## DATA SHOWN
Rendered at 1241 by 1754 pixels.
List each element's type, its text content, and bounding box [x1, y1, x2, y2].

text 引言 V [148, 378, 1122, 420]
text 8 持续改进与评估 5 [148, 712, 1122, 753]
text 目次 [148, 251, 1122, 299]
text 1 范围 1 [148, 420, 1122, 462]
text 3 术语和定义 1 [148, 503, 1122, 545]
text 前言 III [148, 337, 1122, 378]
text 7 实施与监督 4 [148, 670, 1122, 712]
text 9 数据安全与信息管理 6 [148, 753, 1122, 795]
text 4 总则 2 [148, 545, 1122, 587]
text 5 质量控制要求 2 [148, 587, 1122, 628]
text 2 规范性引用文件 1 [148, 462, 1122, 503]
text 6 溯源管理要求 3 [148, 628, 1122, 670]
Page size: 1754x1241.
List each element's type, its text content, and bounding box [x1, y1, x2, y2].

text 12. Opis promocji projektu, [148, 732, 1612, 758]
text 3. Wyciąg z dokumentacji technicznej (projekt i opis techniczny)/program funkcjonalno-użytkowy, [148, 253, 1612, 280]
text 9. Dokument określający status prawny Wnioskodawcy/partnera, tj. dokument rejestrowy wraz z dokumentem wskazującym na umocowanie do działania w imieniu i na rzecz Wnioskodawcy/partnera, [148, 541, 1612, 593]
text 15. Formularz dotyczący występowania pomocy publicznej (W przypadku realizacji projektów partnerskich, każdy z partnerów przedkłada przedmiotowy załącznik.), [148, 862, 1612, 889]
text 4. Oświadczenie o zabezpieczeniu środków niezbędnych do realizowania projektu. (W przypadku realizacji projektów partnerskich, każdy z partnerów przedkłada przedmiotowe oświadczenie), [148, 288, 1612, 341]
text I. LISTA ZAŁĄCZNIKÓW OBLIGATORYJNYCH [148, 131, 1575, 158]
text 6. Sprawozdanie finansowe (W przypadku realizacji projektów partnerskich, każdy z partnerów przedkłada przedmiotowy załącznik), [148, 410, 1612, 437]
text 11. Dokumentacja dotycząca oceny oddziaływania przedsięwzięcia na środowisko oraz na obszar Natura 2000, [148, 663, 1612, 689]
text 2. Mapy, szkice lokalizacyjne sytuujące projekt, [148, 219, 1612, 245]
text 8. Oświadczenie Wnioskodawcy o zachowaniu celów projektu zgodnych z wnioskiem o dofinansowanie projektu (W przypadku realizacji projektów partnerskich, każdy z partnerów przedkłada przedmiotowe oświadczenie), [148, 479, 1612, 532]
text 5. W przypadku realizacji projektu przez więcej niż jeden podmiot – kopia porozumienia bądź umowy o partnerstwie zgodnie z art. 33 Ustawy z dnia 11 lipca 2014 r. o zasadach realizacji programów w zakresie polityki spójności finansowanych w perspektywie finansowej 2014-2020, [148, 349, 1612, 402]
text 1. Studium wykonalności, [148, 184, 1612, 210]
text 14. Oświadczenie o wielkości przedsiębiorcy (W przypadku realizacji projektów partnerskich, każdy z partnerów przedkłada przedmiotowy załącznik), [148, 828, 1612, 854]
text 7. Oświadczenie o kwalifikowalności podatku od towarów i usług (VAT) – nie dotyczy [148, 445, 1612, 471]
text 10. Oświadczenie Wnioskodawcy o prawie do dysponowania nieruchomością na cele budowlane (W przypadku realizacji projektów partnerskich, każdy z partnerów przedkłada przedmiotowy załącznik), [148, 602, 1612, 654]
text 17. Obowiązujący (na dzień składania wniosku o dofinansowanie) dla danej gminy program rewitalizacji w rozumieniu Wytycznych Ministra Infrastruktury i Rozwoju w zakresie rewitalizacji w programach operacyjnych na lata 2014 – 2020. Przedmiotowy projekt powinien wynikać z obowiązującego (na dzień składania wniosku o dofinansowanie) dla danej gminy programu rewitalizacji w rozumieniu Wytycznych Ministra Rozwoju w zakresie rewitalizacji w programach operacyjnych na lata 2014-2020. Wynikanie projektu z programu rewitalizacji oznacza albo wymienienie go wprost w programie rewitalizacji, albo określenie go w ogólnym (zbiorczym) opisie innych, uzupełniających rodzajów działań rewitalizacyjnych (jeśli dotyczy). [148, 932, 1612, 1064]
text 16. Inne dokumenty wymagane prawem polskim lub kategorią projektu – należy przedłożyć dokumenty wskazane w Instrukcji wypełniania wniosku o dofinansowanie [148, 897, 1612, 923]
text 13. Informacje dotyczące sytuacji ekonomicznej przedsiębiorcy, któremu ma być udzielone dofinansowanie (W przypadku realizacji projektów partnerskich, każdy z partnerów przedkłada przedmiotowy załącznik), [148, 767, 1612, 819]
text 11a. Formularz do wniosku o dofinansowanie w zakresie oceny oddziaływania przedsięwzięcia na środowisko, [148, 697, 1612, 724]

## EXERCISE BRIEF
Each line from the beginning of the listing up to the line where "Page size: 1754x1241." appears needs to be given again exactly; please add nothing else.

## RESPONSE TO THE TASK
Rendered at 1241 by 1754 pixels.
List each element's type, its text content, and bounding box [x1, y1, x2, y2].

text 引言 V [148, 378, 1122, 420]
text 8 持续改进与评估 5 [148, 712, 1122, 753]
text 目次 [148, 251, 1122, 299]
text 1 范围 1 [148, 420, 1122, 462]
text 3 术语和定义 1 [148, 503, 1122, 545]
text 前言 III [148, 337, 1122, 378]
text 7 实施与监督 4 [148, 670, 1122, 712]
text 9 数据安全与信息管理 6 [148, 753, 1122, 795]
text 4 总则 2 [148, 545, 1122, 587]
text 5 质量控制要求 2 [148, 587, 1122, 628]
text 2 规范性引用文件 1 [148, 462, 1122, 503]
text 6 溯源管理要求 3 [148, 628, 1122, 670]
Page size: 1754x1241.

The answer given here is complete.